[Material provided — start]
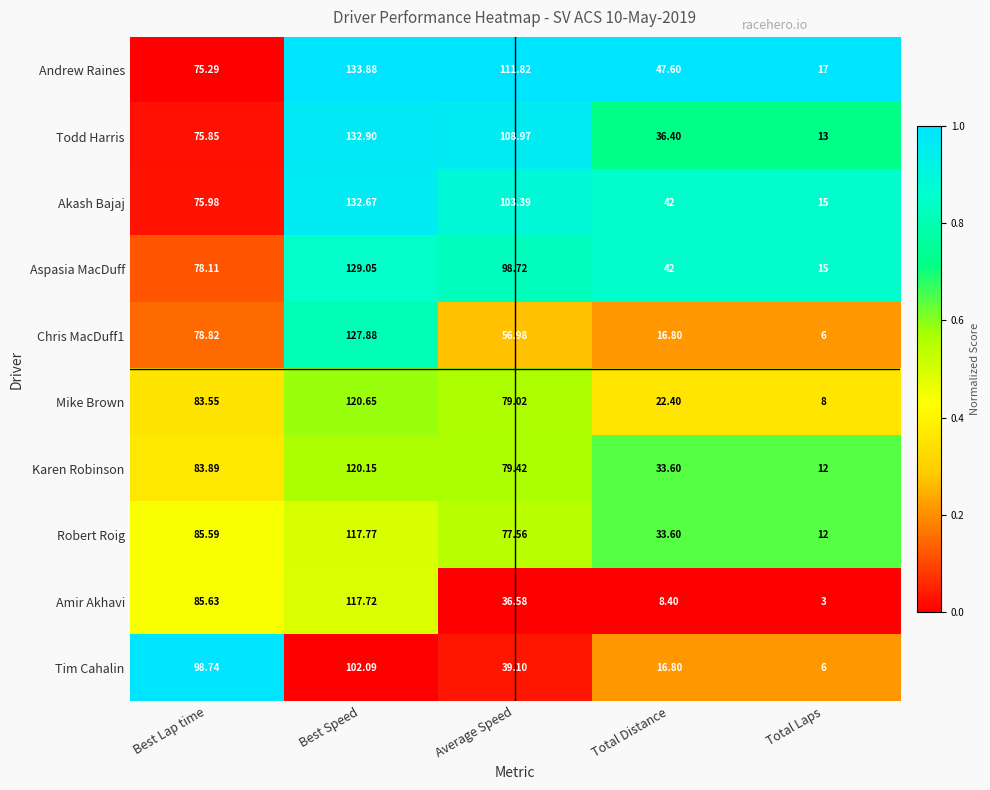

At which category is the sum across all series the highest?

Best Speed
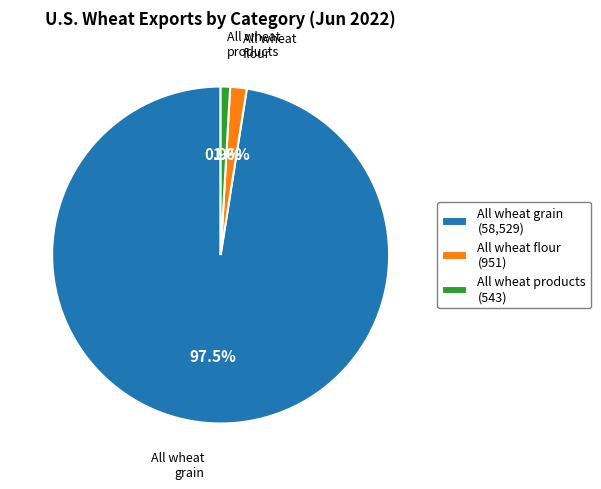

Is the sum of All wheat products and All wheat grain greater than half?

Yes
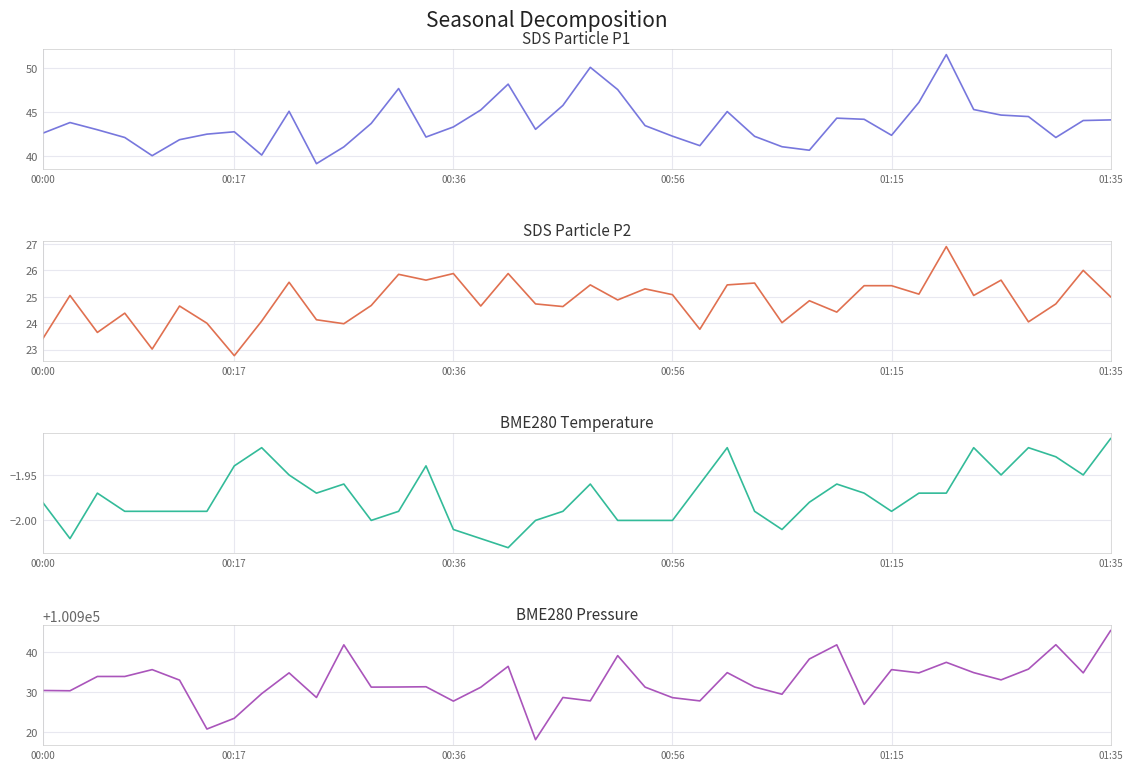

Reading right to left, transcribe all the data shown in this chart.

SDS_P1: 44.1	44.1	42.1	44.5	44.7	45.3	51.6	46.1	42.4	44.2	44.4	40.7	41.1	42.3	45.1	41.2	42.3	43.5	47.6	50.1	45.8	43.1	48.2	45.3	43.4	42.2	47.7	43.8	41.1	39.2	45.1	40.1	42.8	42.5	41.9	40.1	42.1	43.0	43.9	42.6
SDS_P2: 25.0	26.0	24.7	24.1	25.6	25.1	26.9	25.1	25.4	25.4	24.4	24.9	24.0	25.5	25.4	23.8	25.1	25.3	24.9	25.4	24.6	24.7	25.9	24.6	25.9	25.6	25.9	24.7	24.0	24.1	25.6	24.1	22.8	24.0	24.6	23.0	24.4	23.6	25.1	23.4
BME280_temperature: -1.9	-1.9	-1.9	-1.9	-1.9	-1.9	-2.0	-2.0	-2.0	-2.0	-2.0	-2.0	-2.0	-2.0	-1.9	-2.0	-2.0	-2.0	-2.0	-2.0	-2.0	-2.0	-2.0	-2.0	-2.0	-1.9	-2.0	-2.0	-2.0	-2.0	-1.9	-1.9	-1.9	-2.0	-2.0	-2.0	-2.0	-2.0	-2.0	-2.0
BME280_pressure: 100945.3	100934.8	100941.8	100935.7	100933.0	100934.8	100937.4	100934.8	100935.6	100926.9	100941.8	100938.2	100929.4	100931.2	100934.8	100927.8	100928.6	100931.2	100939.1	100927.8	100928.6	100918.1	100936.4	100931.2	100927.7	100931.3	100931.2	100931.2	100941.8	100928.6	100934.8	100929.6	100923.4	100920.8	100933.0	100935.6	100933.9	100933.9	100930.3	100930.4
[Material provided — finish]
**Try it**
Please copy every item above word for word, leaving out the pictures.

**Worked solution**
At which category is the sum across all series the highest?

Best Speed

Is the sum of All wheat products and All wheat grain greater than half?

Yes

Reading right to left, transcribe all the data shown in this chart.

SDS_P1: 44.1	44.1	42.1	44.5	44.7	45.3	51.6	46.1	42.4	44.2	44.4	40.7	41.1	42.3	45.1	41.2	42.3	43.5	47.6	50.1	45.8	43.1	48.2	45.3	43.4	42.2	47.7	43.8	41.1	39.2	45.1	40.1	42.8	42.5	41.9	40.1	42.1	43.0	43.9	42.6
SDS_P2: 25.0	26.0	24.7	24.1	25.6	25.1	26.9	25.1	25.4	25.4	24.4	24.9	24.0	25.5	25.4	23.8	25.1	25.3	24.9	25.4	24.6	24.7	25.9	24.6	25.9	25.6	25.9	24.7	24.0	24.1	25.6	24.1	22.8	24.0	24.6	23.0	24.4	23.6	25.1	23.4
BME280_temperature: -1.9	-1.9	-1.9	-1.9	-1.9	-1.9	-2.0	-2.0	-2.0	-2.0	-2.0	-2.0	-2.0	-2.0	-1.9	-2.0	-2.0	-2.0	-2.0	-2.0	-2.0	-2.0	-2.0	-2.0	-2.0	-1.9	-2.0	-2.0	-2.0	-2.0	-1.9	-1.9	-1.9	-2.0	-2.0	-2.0	-2.0	-2.0	-2.0	-2.0
BME280_pressure: 100945.3	100934.8	100941.8	100935.7	100933.0	100934.8	100937.4	100934.8	100935.6	100926.9	100941.8	100938.2	100929.4	100931.2	100934.8	100927.8	100928.6	100931.2	100939.1	100927.8	100928.6	100918.1	100936.4	100931.2	100927.7	100931.3	100931.2	100931.2	100941.8	100928.6	100934.8	100929.6	100923.4	100920.8	100933.0	100935.6	100933.9	100933.9	100930.3	100930.4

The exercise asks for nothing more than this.